本文:
- 学校給食は、単なる昼食ではなく、子どもたちの健康や食習慣、協力する心などを育てる教育活動の一つである。
- 給食を通して、食文化や生産者への感謝、社会や人とのつながりを学べることを知った。
- 栄養士は、献立作成だけでなく、食材の発注、衛生管理、アレルギー対応、食育指導など、幅広い仕事を担っている。
- 子どもたちの安全と成長を支えるためには、栄養士、教員、調理員、保護者などとの連携が欠かせない。
- 将来教員になった時には、栄養士と協力し、給食の時間を子どもたちにとって学びのある時間にしたい。
20秒でわかるこの記事のポイント
2026年7月14日の第13回は、本年度お招きしているゲストスピーカーの最終回となり、千葉市立おゆみ野南小学校で主任栄養士としてお仕事をされている清水郁美先生をお招きしました。子どもたちへの関わり方も、講師ご本人のプロフィールも、これまでにお招きした先生方とは少し変わりました。しかし、今の学校にとってとても重要な役割を担っていることでは、教員とまったく変わりません。ふだんなかなかうかがうことのない栄養士としてのお仕事、また、ふつうには見えにくいところでの学校給食の工夫や配慮など、新しく知ることの多いご講話でした。
(教育学部長 伊坂淳一)

受講した学生のことば―食を通して子どもを育てる、栄養士と教員の連携
はじめて知った「給食の目標」
今回のご講話では、千葉市立おゆみ野南小学校で主任栄養士として勤務されている清水先生から、栄養士の仕事や学校給食の役割についてお話を伺いました。私はこれまで、栄養士の仕事は献立を考えたり、栄養バランスのよい食事を作ったりすることが中心だと思っていました。しかし、栄養士は子どもの健康を支えるだけではなく、食を通して子どもの成長や学びを支える教育者としての役割も担っているということを知り、教育に対する考え方が大きく広がりました。
特に印象に残ったのは、「学校給食は教育活動の一環として定められている」というお話です。私は給食を昼食の時間というイメージで捉えていましたが、学校給食法には七つの目標が定められていて、健康の保持増進だけでなく、食に関する正しい知識や望ましい食習慣を身に付けること、協力する心を育てること、自然や生産者への感謝の気持ちを育てること、伝統的な食文化を理解することなど、多くの教育的な目的があることを知りました。給食は単に栄養を摂る時間ではなく、子どもたちが食を通して社会や文化、人とのつながりを学ぶ大切な教材であるということが分かりました。

栄養士の立場から子どもを支える
また、栄養士の一日の仕事についても興味深く感じました。献立を作るだけではなく、食材の発注や衛生管理、アレルギー対応、調理員との打ち合わせ、給食時間の巡回、食育指導など、多くの業務を担っていることを知りました。特に、献立を作成する際には季節感や行事、予算、一食当たりの栄養バランスなど、さまざまな条件を考慮していることに驚きました。子どもたちに「おいしい」と感じてもらいながら、必要な栄養を摂ってもらうためには、多くの工夫や努力が必要であり、栄養士の専門性の高さを感じました。

収集したデータ項目:
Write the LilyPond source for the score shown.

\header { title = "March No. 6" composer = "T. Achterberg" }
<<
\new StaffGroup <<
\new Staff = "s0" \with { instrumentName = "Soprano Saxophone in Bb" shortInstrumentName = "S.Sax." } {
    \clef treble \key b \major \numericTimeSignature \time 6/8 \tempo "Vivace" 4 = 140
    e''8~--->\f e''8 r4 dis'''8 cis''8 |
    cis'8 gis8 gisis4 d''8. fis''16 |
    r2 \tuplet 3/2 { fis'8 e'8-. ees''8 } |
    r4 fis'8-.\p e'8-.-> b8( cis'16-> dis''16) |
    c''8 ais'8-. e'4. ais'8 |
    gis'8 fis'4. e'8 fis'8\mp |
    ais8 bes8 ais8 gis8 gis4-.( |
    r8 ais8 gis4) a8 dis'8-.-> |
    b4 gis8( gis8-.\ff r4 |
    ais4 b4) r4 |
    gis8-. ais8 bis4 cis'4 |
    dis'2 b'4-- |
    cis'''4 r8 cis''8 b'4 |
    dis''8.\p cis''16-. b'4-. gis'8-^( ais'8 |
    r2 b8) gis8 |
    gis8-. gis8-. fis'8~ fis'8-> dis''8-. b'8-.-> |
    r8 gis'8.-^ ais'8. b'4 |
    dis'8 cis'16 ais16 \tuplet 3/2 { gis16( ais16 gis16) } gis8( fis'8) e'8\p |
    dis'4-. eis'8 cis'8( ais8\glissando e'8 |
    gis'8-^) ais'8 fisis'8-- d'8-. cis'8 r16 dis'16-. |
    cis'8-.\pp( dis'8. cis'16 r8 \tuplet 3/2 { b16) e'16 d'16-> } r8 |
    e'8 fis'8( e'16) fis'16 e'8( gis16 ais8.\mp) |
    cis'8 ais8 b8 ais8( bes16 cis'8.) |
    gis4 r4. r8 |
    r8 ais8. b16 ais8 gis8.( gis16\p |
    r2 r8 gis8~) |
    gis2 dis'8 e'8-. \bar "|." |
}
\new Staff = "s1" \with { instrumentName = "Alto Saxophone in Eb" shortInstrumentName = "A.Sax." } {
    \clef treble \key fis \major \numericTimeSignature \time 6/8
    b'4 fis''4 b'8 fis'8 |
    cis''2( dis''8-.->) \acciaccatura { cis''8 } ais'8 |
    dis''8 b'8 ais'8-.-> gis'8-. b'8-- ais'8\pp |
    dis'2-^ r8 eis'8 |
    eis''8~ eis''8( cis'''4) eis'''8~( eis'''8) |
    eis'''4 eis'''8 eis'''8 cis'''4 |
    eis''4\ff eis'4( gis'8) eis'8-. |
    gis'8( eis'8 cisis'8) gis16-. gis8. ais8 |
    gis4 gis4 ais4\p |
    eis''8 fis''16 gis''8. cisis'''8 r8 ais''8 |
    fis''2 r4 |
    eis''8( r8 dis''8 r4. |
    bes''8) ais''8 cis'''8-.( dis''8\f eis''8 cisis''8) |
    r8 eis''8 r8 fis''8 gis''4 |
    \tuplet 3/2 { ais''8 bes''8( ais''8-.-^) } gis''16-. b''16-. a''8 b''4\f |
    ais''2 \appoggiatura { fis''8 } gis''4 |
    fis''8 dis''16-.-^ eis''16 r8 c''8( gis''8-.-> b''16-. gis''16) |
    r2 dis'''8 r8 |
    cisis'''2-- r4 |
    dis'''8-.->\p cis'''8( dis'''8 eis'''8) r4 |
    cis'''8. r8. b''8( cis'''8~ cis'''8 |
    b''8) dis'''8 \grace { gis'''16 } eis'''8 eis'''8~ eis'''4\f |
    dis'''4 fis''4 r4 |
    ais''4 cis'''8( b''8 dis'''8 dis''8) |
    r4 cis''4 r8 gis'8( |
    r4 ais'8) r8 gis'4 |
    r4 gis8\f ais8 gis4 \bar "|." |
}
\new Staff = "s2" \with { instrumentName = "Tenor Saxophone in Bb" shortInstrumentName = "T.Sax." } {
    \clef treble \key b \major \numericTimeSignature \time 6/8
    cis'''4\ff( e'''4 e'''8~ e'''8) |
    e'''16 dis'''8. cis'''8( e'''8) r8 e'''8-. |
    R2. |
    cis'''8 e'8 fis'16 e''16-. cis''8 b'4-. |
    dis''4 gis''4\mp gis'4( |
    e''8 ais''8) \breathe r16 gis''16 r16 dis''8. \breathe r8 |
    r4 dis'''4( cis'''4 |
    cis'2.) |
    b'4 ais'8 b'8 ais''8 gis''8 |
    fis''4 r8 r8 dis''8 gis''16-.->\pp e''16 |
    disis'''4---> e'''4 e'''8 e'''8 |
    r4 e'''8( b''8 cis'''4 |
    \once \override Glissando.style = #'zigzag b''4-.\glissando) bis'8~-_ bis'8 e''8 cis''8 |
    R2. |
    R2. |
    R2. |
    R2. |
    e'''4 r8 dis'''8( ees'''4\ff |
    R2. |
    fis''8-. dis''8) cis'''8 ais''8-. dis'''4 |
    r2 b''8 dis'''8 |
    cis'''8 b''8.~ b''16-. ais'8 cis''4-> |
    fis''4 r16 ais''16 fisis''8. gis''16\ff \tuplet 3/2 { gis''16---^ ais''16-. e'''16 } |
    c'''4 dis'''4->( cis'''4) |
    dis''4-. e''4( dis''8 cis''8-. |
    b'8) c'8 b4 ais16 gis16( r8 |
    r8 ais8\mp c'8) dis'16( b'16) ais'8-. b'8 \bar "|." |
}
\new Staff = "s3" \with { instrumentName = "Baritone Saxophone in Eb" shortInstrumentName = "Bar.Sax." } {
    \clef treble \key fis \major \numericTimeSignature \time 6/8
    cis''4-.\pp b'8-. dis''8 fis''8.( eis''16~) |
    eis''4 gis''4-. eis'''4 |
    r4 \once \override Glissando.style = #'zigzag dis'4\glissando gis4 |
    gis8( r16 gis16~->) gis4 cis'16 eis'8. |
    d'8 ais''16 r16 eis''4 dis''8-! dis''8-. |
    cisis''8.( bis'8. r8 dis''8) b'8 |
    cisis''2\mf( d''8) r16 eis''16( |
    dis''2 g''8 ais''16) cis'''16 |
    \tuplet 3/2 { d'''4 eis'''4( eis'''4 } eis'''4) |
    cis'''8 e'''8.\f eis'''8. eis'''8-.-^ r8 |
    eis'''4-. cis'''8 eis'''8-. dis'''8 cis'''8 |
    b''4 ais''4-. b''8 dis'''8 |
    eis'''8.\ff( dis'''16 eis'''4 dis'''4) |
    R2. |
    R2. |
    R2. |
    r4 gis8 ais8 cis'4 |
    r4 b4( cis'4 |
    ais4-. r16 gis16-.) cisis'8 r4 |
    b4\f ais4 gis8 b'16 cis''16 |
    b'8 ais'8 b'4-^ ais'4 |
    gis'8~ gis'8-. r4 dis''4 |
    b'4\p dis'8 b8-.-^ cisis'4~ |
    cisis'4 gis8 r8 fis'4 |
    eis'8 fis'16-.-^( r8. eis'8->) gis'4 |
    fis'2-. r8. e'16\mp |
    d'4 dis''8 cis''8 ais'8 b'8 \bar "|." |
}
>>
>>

課題一覧:
[1] 次の(a)〜(c)が本文の内容と合っているかを、それぞれ「はい」か「いいえ」で答えてください。判断の根拠になる本文の語句をそのまま引用して添えてください。(a) 第13回は2026年7月14日に行われた。(b) 清水先生は千葉市立おゆみ野南小学校で教員として勤務している。(c) 学校給食法には七つの目標が定められている。
[2] 本文によると、栄養士は献立を作成する際にどのような条件を考慮していますか。

解答:
[1]
(a) はい。「2026年7月14日の第13回は」
(b) いいえ。「千葉市立おゆみ野南小学校で主任栄養士として勤務されている清水先生」
(c) はい。「学校給食法には七つの目標が定められていて」

[2] 季節感や行事、予算、一食当たりの栄養バランスなどを考慮しています。